Fragment Reuse Index

The Fragment Reuse Index is an internal index used to optimize fragment operations during compaction and dataset updates.

When data modifications happen against a Lance table, it could trigger compaction and index optimization at the same time to improve data layout and index coverage. By default, compaction will remap all indices at the same time to prevent read regression. This means both compaction and index optimization could modify the same index and cause one process to fail. Typically, the compaction would fail because it has to modify all indices and takes longer, resulting in table layout degrading over time.

Fragment Reuse Index allows a compaction to defer the index remap process. Suppose a compaction removes fragments A and B and produces C. At query runtime, it reuses the old fragments A and B by updating the row addresses related to A and B in the index to the latest ones in C. Because indices are typically cached in memory after initial load, the in-memory index is up to date after the fragment reuse application process.

Index Details

message FragmentReuseIndexDetails {

  oneof content {
    // if < 200KB, store the content inline, otherwise store the InlineContent bytes in external file
    InlineContent inline = 1;
    ExternalFile external = 2;
  }

  message InlineContent {
    repeated Version versions = 1;
  }

  message FragmentDigest {
    uint64 id = 1;

    uint64 physical_rows = 2;

    uint64 num_deleted_rows = 3;
  }

  // A summarized version of the RewriteGroup information in a Rewrite transaction
  message Group {
    // A roaring treemap of the changed row addresses.
    // When combined with the old fragment IDs and new fragment IDs,
    // it can recover the full mapping of old row addresses to either new row addresses or deleted.
    // this mapping can then be used to remap indexes or satisfy index queries for the new unindexed fragments.
    bytes changed_row_addrs = 1;

    repeated FragmentDigest old_fragments = 2;

    repeated FragmentDigest new_fragments = 3;
  }

  message Version {
    // The dataset_version at the time the index adds this version entry
    uint64 dataset_version = 1;

    repeated Group groups = 3;
  }

}

Expected Use Pattern

Fragment Reuse Index should be created if the user defers index remap in compaction. The index accumulates a new reuse version every time a compaction is executed.

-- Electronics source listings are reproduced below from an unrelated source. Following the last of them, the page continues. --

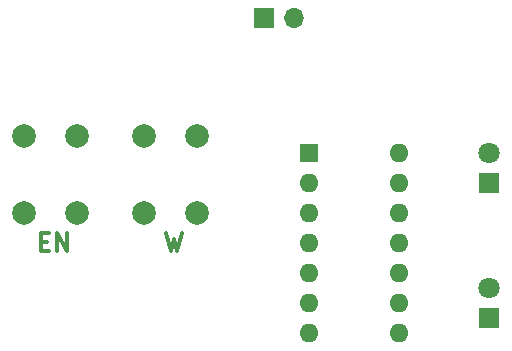
<source format=gbr>
G04 #@! TF.FileFunction,Copper,L1,Top,Signal*
%FSLAX46Y46*%
G04 Gerber Fmt 4.6, Leading zero omitted, Abs format (unit mm)*
G04 Created by KiCad (PCBNEW 4.0.7) date 02/03/19 10:44:25*
%MOMM*%
%LPD*%
G01*
G04 APERTURE LIST*
%ADD10C,0.100000*%
%ADD11C,0.300000*%
%ADD12R,1.800000X1.800000*%
%ADD13C,1.800000*%
%ADD14R,1.700000X1.700000*%
%ADD15O,1.700000X1.700000*%
%ADD16C,2.000000*%
%ADD17R,1.600000X1.600000*%
%ADD18O,1.600000X1.600000*%
G04 APERTURE END LIST*
D10*
D11*
X165727143Y-95698571D02*
X166084286Y-97198571D01*
X166370000Y-96127143D01*
X166655714Y-97198571D01*
X167012857Y-95698571D01*
X155102857Y-96412857D02*
X155602857Y-96412857D01*
X155817143Y-97198571D02*
X155102857Y-97198571D01*
X155102857Y-95698571D01*
X155817143Y-95698571D01*
X156460000Y-97198571D02*
X156460000Y-95698571D01*
X157317143Y-97198571D01*
X157317143Y-95698571D01*
D12*
X193040000Y-102870000D03*
D13*
X193040000Y-100330000D03*
D12*
X193040000Y-91440000D03*
D13*
X193040000Y-88900000D03*
D14*
X173990000Y-77470000D03*
D15*
X176530000Y-77470000D03*
D16*
X168330000Y-93980000D03*
X163830000Y-93980000D03*
X168330000Y-87480000D03*
X163830000Y-87480000D03*
X158170000Y-93980000D03*
X153670000Y-93980000D03*
X158170000Y-87480000D03*
X153670000Y-87480000D03*
D17*
X177800000Y-88900000D03*
D18*
X185420000Y-104140000D03*
X177800000Y-91440000D03*
X185420000Y-101600000D03*
X177800000Y-93980000D03*
X185420000Y-99060000D03*
X177800000Y-96520000D03*
X185420000Y-96520000D03*
X177800000Y-99060000D03*
X185420000Y-93980000D03*
X177800000Y-101600000D03*
X185420000Y-91440000D03*
X177800000Y-104140000D03*
X185420000Y-88900000D03*
M02*

</source>
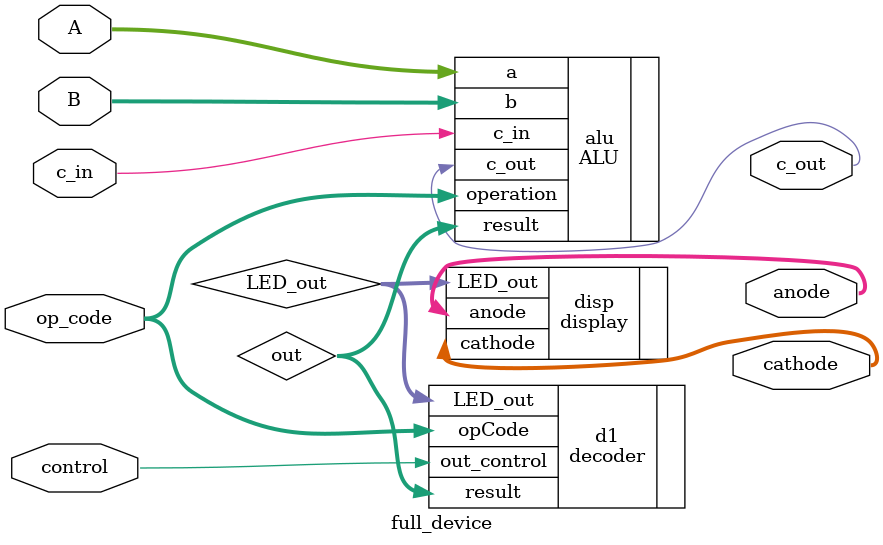
<source format=v>
`timescale 1ns / 1ps


module full_device( 
        input [3:0] op_code, 
        input [3:0] A,
        input [3:0] B,
        input c_in,
        input control,
        
        output c_out,
        output [6:0] cathode,
        output [7:0] anode
    );
    
    
    wire [3:0] out;
    wire [6:0] LED_out;
    
    ALU alu(
        .a(A), 
        .b(B), 
//        .mode(op_code[3]), 
        .operation(op_code), 
        .c_in(c_in), 
        .result(out), 
        .c_out(c_out)
    );

    
    
    decoder d1(
        .out_control(control),
        .opCode(op_code),
        .result(out),
        .LED_out(LED_out)
    );
    
    display disp(
        .LED_out(LED_out),
        .cathode(cathode),
        .anode(anode)
    );
    
    

    
endmodule

</source>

As long as all the scalar and vector indices are created after the specific reuse version, the indices are all caught up and the specific reuse version can be trimmed.

Impacts

Conflict Resolution

The presence of the Fragment Reuse Index changes how Lance detects conflicts between concurrent operations. Operations that would normally conflict with compaction (such as index building) can proceed without conflict when the FRI is in use. For full details on how conflict detection is affected, see conflict resolution.

Index Load Cost

When the FRI is present, indices must be remapped at load time. Each time an index is loaded into the cache, the FRI is applied to translate old row addresses to current ones. This adds a small cost to index loading but does not affect query performance once the index is cached.

FRI Growth and Cleanup

The FRI grows with each compaction. Every compaction that defers index remapping adds a new reuse version to the index. Over time, this can accumulate and increase the cost of index loading since more address translations must be applied.

Once all scalar and vector indices have been rebuilt past a given reuse version, that version is no longer needed and can be trimmed. Users should schedule a periodic process to trim stale reuse versions and keep the FRI size under control.